To be sure, two of Reagan’s Supreme Court nominees failed to deliver as expected (though we forget that O’Connor’s first opinion on an abortion case in 1983, a dissent, argued strongly against Roe v. Wade), which accounts for much of the disappointment of the time.  But as the pro-life community came to learn, the role of public persuasion had been neglected.  In this respect, don’t forget Reagan’s 1984 book, Abortion and the Conscience of a Nation.  Reagan’s political advisers were nervous about publishing such a book so close to his re-election campaign.  Reagan replied: “I might not be re-elected.  We’re going with it now.” Reagan was the first sitting president to publish a book, and seldom has any president since Lincoln spoken so openly and forcefully about such a contentious moral issue.  He was just as direct and unequivocal as Lincoln: “Make no mistake, abortion-on-demand is not a right granted by the Constitution.”  Roe was an act of “raw judicial power,” Reagan said, comparable to Dred Scott:  “This is not the first time our country has been divided by a Supreme Court decision that denied the value of certain human lives.”  Some of Reagan’s language was bracing: “The abortionist who reassembles the arms and legs of a tiny baby to make sure all its parts have been torn from its mother’s body can hardly doubt whether it is a human being.”  The media said such a controversial article by a sitting president was “rare” and “unusual.”

Are any of the supposedly more extreme Republican candidates, even Rick Santorum, speaking this way today about abortion?

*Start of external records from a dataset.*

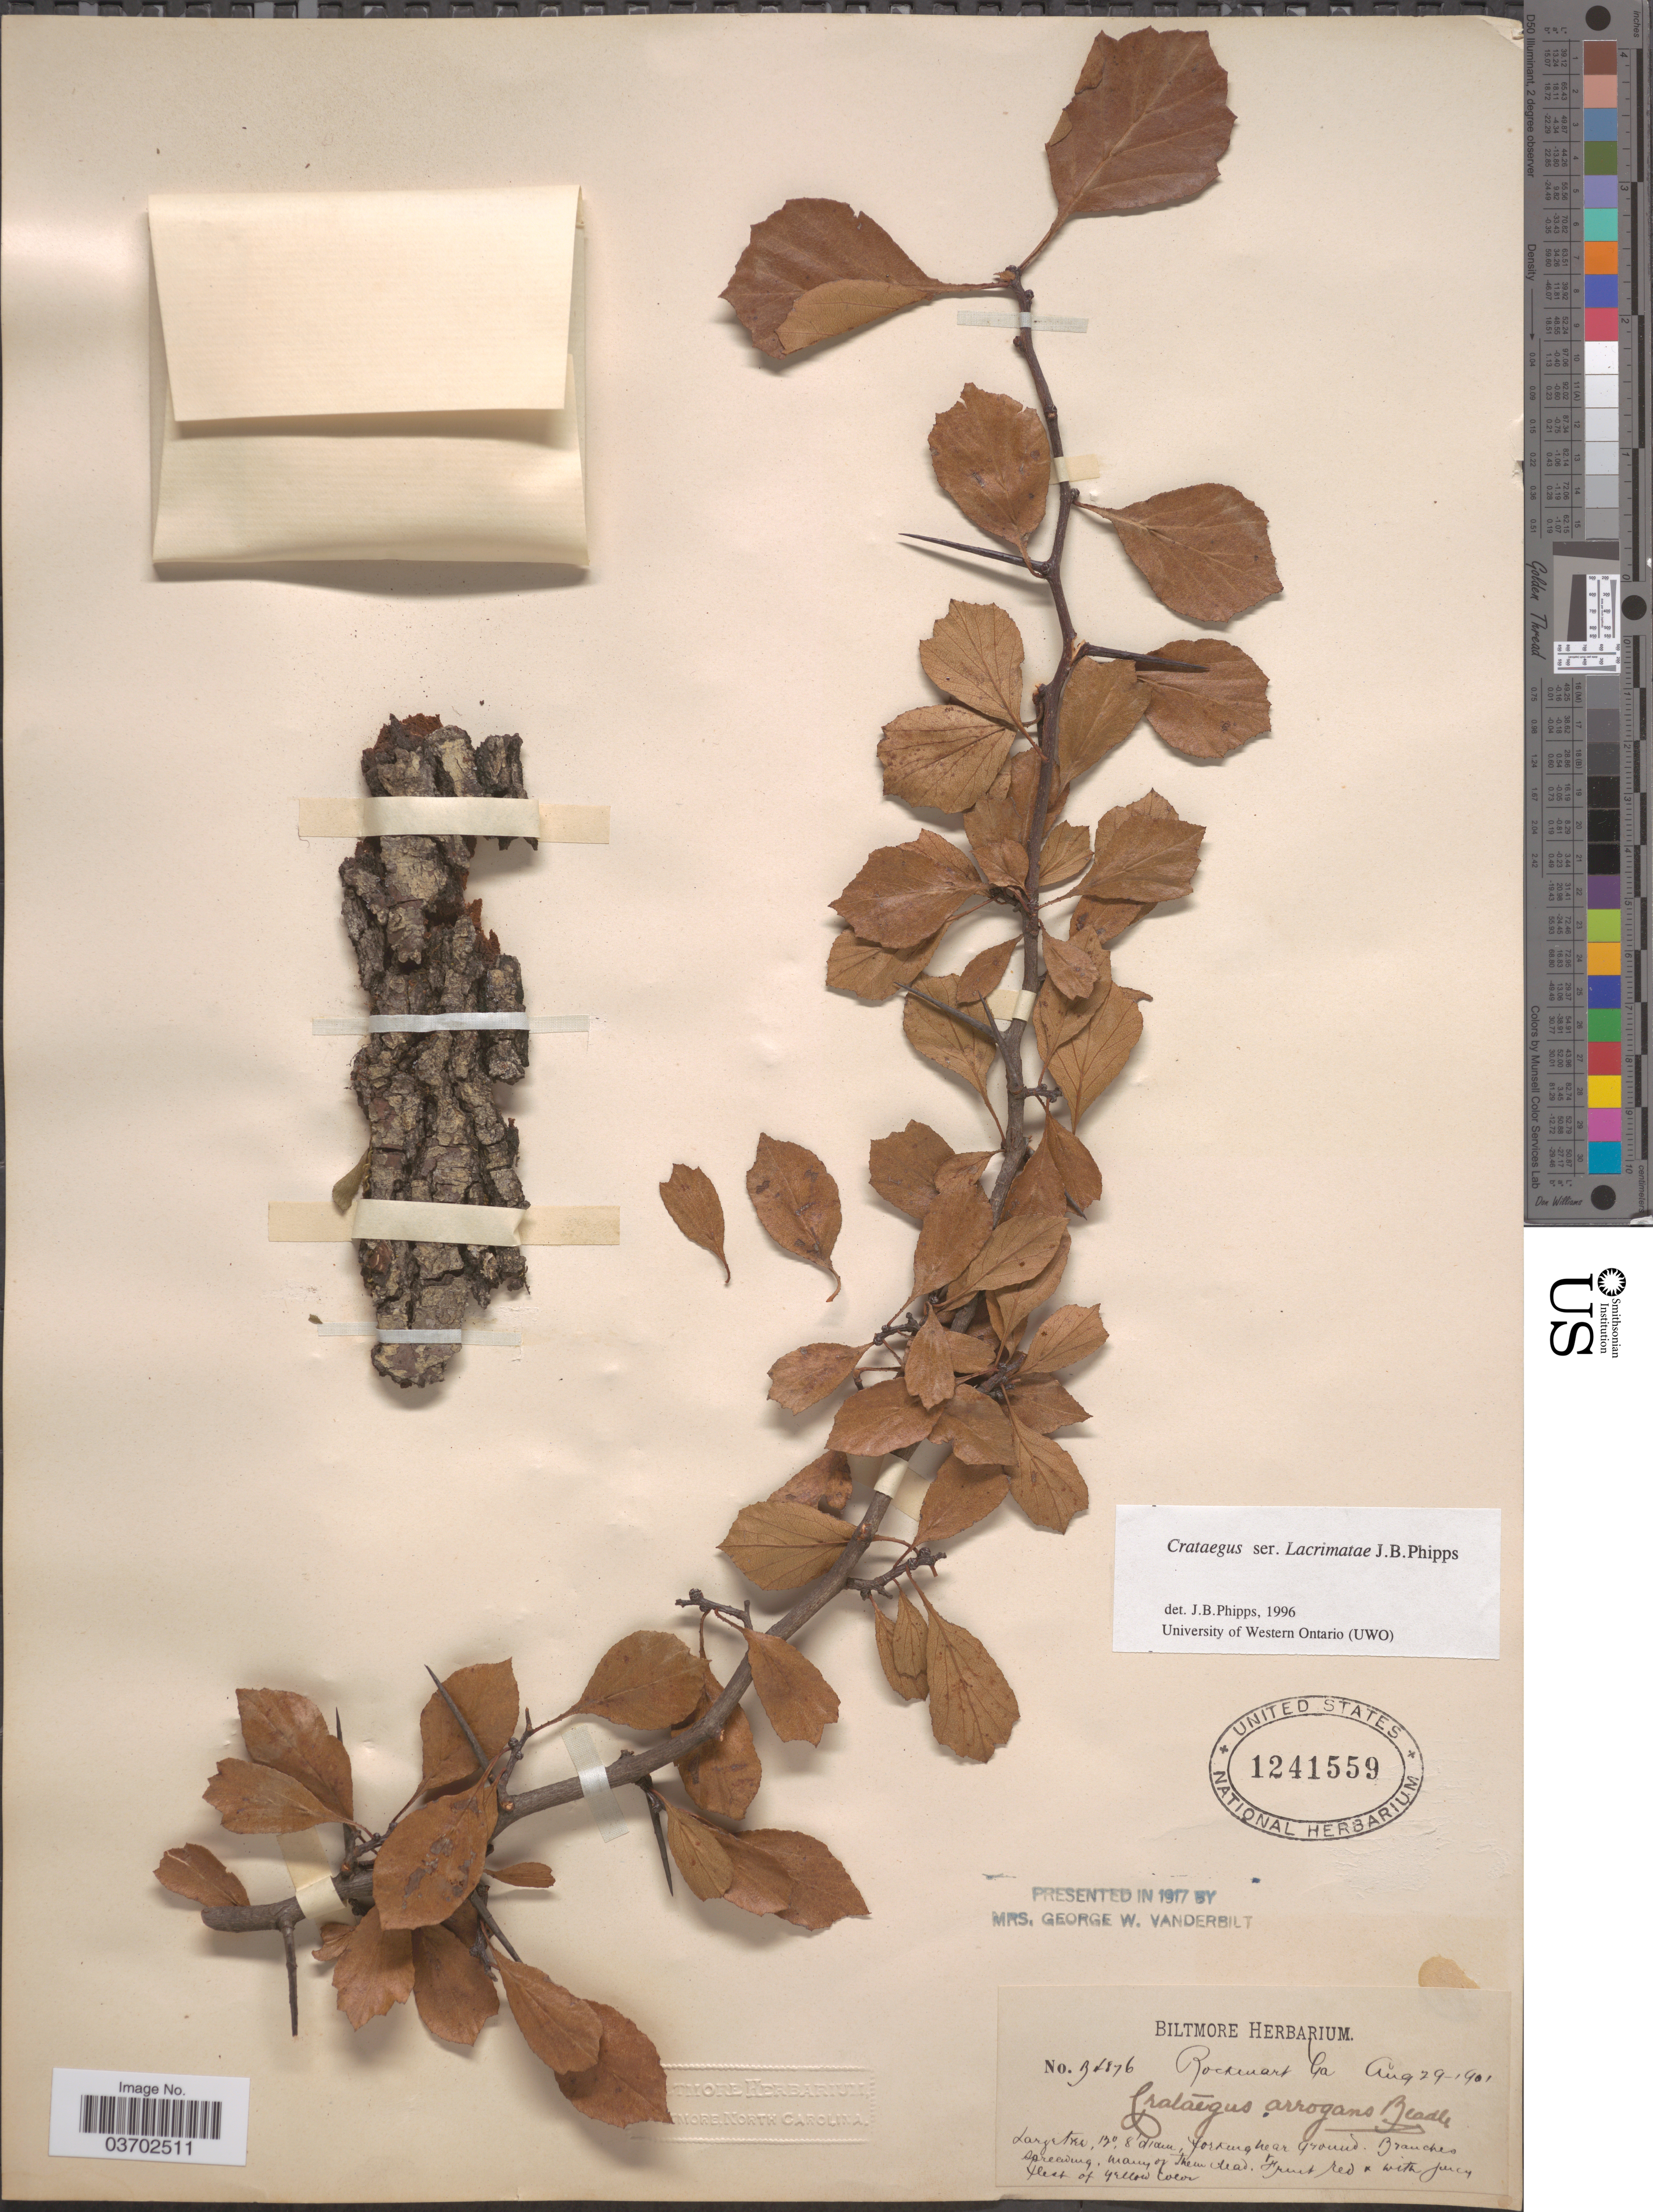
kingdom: Plantae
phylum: Tracheophyta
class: Magnoliopsida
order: Rosales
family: Rosaceae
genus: Crataegus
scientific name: Crataegus visenda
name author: Beadle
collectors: ex herb. Biltmore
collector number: B4876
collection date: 1901-08-29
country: United States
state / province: Georgia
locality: Rockmart.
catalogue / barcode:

I’ve already linked before to my Commentary magazine article last month that disposes of the other distortion The Economist passes along—Reagan “raised taxes when he had to”—so I won’t belabor that point again here.  But the last claim is the real howler: Reagan “would never be nominated today.”  This is so ludicrous it is beyond stupid.

The truth of course is exactly the opposite.  Most Democratic champions of the previous two generations could not be nominated today, like Harry Truman and JFK, because they aren’t far enough left for today’s Democrats.  In 1972 George McGovern had two pro-life Catholic running mates (Thomas Eagleton and then Sargent Shriver), and in 1976 Shriver ran in the primaries.  As we know, by 1992 Democrats wouldn’t allow a pro-life speaker at their national convention.

But remember the media meme: it’s Republicans who are extremists.  Rinse and repeat.